In a nutshell, QE entails unusually large purchases of assets by a central bank financed by money creation. The vast majority of asset purchases by the BOJ consist of Japanese government bonds. If a QE program is not reversed at some future date, then the government is effectively printing money (instead of raising taxes or cutting government expenditures) to pay its debt. This policy is sometimes described as "monetizing the debt," and it is widely believed to be inflationary.1

This is not Japan's first experiment with QE. An earlier program (QE1) began in March 2001. Within just two years, the BOJ increased its monetary base by roughly 60 percent. That program came to a sudden halt in March 2006 and was, in fact, mostly reversed. A second, relatively small QE program (QE2) was implemented in October 2010 and has gradually morphed into the recent more aggressive intervention (QE3) that began in April 2013. The first chart plots the time path of the monetary base over the period from October 1993 to October 2013 and its forecasted path through the end of 2014.



The first chart also plots the Japanese CPI over the same period.

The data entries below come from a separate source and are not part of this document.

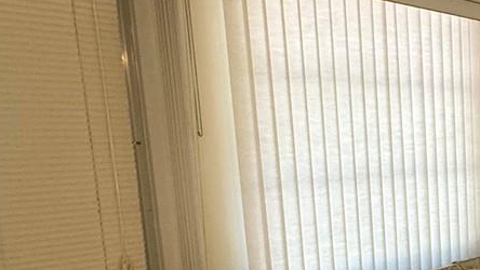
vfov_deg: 21.2
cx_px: 544
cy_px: 257
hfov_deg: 32.6
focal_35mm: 55
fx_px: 700
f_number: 2.2
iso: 250
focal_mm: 2.22
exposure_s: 1/60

Strikingly, QE1 appears to have had little, if any, impact on inflation. Economic theory suggests that even large changes in the monetary base are not likely to have any inflationary consequences if people generally believe the program will be reversed at some future date.2 One interpretation of QE1 is exactly this. Essentially, the argument is that the BOJ was not really committed to increasing the inflation rate.3

Is there any reason to believe that Japan's latest QE program will have a different outcome? The first chart shows a noticeable uptick in the inflation rate since April 2013. But the evidence shows that the price level (CPI) can rise even in the absence of QE, so it's really too early to tell.

However, some evidence relating to inflation expectations suggests that this time could be different. As do the United States and other countries, the Japanese government issues inflation-indexed bonds—that is, bonds that pay an interest rate dependent on realized inflation. A measure of the bond market's forecast for future inflation can be constructed by comparing the yield on these inflation-indexed bonds with their non-indexed counterparts. The second chart plots this market-based measure of inflation expectations based on the data for bonds of different maturities.



As the second chart shows, inflation expectations in Japan appear to have been modestly positive for the period leading up to the 2008 financial crisis (core inflation in Japan over this period was roughly zero). There was a significant decline and recovery in inflation expectations during and after the 2008 financial crisis (the same pattern is evident in U.S. data). Interesting for Japan, however, is the fact that inflation expectations recently appear to have risen significantly above their historical average. This change suggests that the BOJ's 2 percent inflation target might be gaining credibility. More generally, it suggests that QE policies can have their desired effect on inflation if central banks are sufficiently committed to achieving their goal. Whether this will in fact eventually be the case in Japan remains to be seen.


Notes

1 See Andolfatto, David and Li, Li. "Is the Fed Monetizing the Debt?" Federal Reserve Bank of St. Louis Economic Synopses, 2013, No. 5, February 2, 2013; http://research.stlouisfed.org/publications/es/13/....

2 The inflationary force of money expansion is offset by the deflationary force of the expected future money contraction.

3 See Neely, Christopher J. "Political Pressure on the Bank of Japan: Interference or Accountability?" Federal Reserve Bank of St. Louis Economic Synopses, 2013, No. 7, March 1, 2013; http://research.stlouisfed.org/publications/es/13/....


© 2014, Federal Reserve Bank of St. Louis. The views expressed are those of the author(s) and do not necessarily reflect official positions of the Federal Reserve Bank of St. Louis or the Federal Reserve System.